§ **Written task**
Answer these questions from the passage below on children and water:
1. What does the universal love for water at least suggest?
2. Which feelings does the passage call the basal ideas in religion?
3. What do many say they want to be alone by the water to do?

§ **Document segment**
== == ==

This universal love for water seems not to be due to experience alone, for all babes exhibit it in their earliest days, if conditions are supplied. It seems partly instinctive and of more than recent philogenic origin, and at least suggests a survival of the old time life in an aquatic medium. This is not demonstrable, but the weight of all testimony is in that direction. How else can we account for the passionate love of children to paddle, to splash, ride on rafts, run out in the rain; for their intense delight in swimming, even going without meals, walking long distances, enduring severe punishments, etc., just for the sake of being in the water? Many of these characteristics are exhibited by adults when the conventionalities of civilized life can be thrown off.

Pedagogic Significance. The natural tendency of children to get near to nature, indicates that while children are passing through this animistic stage that they can be brought into sympathy with the great book of nature without appealing to artificial and esoteric interests. They already commune with nature and should be encouraged and aided in understanding and appreciating more of its beauties. At this stage it should not be minutely dissected and studied apart from its natural setting. The child idea of oneness and harmony should not be carelessly destroyed. Injudicious teaching may create ideas that the soundest philosophical teaching of maturer years will fail to correct. The unity of nature which the child mind and the savage instinctively apprehend should be strengthened, not weakened. Nature should not be dissected and sliced and teased apart until nothing related remains. By so proceeding all interest is destroyed and the most fundamental and important lessons to be taught are abortive. The child on looking at the ocean or river or streamlet, feels them to be sentient beings like himself only of a different form. Even older persons say they seem so, and some say they are happier in the instinctive feeling that water has a kinship of life with them than when conceiving it otherwise. The ocean's boundlessness produces feelings of nature's vastness and one's own insignificance. Awe, humility, and reverence, the basal ideas in religion, are prompted, as so many of the returns show, by gazing upon vast bodies of water.

The various forms of water are most eloquent teachers. They appeal to the child's imagination in a way that no human being could. So many say that they want to be alone by the water to contemplate, to reflect. Their thoughts are turned from the disunited artificial life, enforced by the usual modes of living, and turned toward the unity and harmony which they discover for themselves when brought into contact with nature. Contact with nature is a more genuine eloquent exhortation to a contemplation of the Divine than all the preachers without the aid of nature. When alone with the forests, the rocks, or the deep, for companions, one's thoughts turn instinctively toward the contemplation of the universal, which cannot but lead to a search for the primal cause, for the constant, the all powerful,-for God.

== == ==

§ **Data provided**
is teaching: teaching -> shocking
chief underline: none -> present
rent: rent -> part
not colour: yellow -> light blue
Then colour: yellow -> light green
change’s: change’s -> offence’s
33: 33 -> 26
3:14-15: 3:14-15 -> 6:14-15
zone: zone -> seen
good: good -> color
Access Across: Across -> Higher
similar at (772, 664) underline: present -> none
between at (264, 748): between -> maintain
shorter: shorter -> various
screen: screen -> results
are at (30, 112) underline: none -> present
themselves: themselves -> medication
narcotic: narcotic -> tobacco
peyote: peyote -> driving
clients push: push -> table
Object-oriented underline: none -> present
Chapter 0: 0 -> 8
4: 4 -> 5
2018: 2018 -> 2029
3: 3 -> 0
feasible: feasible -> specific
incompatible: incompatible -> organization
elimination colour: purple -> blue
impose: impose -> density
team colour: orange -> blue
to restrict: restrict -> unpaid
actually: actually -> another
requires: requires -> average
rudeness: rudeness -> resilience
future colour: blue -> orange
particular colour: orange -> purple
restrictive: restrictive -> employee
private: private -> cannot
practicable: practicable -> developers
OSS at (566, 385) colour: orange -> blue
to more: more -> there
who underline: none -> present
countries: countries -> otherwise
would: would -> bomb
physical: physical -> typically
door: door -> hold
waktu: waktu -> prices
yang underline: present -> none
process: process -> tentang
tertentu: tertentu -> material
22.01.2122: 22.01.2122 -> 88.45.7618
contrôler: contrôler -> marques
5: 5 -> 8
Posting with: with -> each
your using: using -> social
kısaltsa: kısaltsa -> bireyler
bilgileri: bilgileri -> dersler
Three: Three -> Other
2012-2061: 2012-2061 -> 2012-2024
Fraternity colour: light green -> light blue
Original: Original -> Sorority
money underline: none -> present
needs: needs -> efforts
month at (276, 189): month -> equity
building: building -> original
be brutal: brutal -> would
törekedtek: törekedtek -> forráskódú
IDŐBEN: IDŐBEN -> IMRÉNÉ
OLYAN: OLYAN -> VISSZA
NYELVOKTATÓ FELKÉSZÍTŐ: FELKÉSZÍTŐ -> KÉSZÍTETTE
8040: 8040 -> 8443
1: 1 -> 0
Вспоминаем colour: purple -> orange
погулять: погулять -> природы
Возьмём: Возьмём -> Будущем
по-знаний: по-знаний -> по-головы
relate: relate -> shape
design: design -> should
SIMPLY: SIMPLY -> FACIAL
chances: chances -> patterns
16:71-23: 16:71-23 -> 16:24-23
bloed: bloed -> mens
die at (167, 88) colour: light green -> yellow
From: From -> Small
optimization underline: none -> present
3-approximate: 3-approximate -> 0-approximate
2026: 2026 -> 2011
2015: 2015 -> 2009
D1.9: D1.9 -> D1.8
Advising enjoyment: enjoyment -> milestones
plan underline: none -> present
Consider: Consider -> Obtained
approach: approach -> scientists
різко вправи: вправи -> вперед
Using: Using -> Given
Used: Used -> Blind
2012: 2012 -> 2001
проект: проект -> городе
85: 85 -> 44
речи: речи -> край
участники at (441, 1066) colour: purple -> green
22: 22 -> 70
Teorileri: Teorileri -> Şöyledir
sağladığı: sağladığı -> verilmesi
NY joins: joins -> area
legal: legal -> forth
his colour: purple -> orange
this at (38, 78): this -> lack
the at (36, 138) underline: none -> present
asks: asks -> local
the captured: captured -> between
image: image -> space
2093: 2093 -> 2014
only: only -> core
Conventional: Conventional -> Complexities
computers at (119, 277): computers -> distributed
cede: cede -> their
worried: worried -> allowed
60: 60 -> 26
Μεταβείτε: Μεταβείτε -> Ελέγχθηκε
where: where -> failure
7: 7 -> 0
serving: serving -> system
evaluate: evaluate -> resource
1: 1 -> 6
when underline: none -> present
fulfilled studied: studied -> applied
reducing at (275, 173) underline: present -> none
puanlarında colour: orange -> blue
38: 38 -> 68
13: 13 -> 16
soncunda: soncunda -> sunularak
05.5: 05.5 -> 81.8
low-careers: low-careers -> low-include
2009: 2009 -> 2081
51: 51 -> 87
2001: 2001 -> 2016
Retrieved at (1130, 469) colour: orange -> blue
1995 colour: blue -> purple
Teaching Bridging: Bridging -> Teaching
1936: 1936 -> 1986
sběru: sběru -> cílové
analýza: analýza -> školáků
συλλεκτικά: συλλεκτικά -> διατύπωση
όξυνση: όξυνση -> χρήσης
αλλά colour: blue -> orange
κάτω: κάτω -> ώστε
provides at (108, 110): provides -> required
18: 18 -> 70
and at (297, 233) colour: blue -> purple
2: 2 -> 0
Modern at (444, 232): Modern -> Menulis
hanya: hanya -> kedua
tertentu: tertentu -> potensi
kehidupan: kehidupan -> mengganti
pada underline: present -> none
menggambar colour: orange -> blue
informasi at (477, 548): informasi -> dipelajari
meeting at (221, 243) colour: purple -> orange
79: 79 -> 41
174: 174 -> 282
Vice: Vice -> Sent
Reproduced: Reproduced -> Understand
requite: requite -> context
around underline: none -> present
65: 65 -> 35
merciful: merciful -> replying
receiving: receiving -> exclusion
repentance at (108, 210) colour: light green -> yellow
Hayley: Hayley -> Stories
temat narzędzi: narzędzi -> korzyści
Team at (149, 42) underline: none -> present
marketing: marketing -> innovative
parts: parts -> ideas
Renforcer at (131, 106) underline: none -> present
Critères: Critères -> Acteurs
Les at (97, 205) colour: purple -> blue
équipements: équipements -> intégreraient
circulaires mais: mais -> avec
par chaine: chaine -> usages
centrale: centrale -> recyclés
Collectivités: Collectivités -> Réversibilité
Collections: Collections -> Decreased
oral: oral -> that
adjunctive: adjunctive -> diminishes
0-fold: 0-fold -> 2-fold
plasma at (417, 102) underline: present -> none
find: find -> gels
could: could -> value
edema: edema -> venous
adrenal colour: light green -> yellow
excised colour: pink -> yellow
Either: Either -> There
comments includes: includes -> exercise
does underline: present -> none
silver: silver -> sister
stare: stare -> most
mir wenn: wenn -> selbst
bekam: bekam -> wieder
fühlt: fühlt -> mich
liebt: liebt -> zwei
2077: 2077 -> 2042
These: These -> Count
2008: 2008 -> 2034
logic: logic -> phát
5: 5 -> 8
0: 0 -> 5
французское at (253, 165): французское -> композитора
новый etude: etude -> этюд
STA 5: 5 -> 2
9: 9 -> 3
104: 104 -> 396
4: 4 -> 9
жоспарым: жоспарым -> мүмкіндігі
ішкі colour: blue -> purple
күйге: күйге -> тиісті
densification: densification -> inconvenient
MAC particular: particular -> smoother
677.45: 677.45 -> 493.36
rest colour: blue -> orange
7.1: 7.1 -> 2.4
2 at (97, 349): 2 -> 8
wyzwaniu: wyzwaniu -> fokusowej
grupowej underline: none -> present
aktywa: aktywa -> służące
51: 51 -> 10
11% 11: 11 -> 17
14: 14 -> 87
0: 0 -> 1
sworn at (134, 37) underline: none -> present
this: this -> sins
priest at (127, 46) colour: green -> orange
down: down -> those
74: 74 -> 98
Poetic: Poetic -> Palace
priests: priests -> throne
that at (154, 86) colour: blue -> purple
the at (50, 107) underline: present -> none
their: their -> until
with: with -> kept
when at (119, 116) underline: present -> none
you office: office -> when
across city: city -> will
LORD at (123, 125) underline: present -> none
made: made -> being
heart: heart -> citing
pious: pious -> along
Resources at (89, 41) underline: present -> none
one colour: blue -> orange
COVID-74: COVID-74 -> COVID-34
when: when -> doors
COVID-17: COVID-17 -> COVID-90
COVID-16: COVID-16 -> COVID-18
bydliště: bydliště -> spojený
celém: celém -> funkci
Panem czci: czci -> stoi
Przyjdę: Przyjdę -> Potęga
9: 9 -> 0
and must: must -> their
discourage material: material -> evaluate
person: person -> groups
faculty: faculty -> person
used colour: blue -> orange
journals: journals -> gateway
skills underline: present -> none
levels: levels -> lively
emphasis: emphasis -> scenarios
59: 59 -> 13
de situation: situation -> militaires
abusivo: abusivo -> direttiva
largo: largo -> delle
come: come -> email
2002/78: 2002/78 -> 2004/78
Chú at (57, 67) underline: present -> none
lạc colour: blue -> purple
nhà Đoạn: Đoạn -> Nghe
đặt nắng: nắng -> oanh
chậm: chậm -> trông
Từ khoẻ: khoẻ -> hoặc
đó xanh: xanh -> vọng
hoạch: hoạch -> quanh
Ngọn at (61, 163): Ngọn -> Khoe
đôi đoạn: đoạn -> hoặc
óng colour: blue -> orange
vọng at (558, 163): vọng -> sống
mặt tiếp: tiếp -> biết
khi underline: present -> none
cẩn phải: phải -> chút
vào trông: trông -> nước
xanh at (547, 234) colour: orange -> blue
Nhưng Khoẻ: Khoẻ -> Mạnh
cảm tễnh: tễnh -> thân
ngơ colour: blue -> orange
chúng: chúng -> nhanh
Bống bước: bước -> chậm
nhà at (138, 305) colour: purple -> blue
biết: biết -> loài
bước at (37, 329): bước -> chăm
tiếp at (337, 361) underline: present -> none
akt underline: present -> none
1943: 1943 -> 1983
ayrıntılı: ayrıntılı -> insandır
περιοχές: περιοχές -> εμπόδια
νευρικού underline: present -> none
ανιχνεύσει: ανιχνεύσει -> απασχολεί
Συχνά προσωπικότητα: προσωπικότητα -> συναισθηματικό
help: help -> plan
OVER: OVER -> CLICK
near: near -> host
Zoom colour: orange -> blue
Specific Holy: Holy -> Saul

== == ==

§ **Correct response**
1. A survival of the old time life in an aquatic medium.
2. Awe, humility, and reverence.
3. To contemplate and to reflect.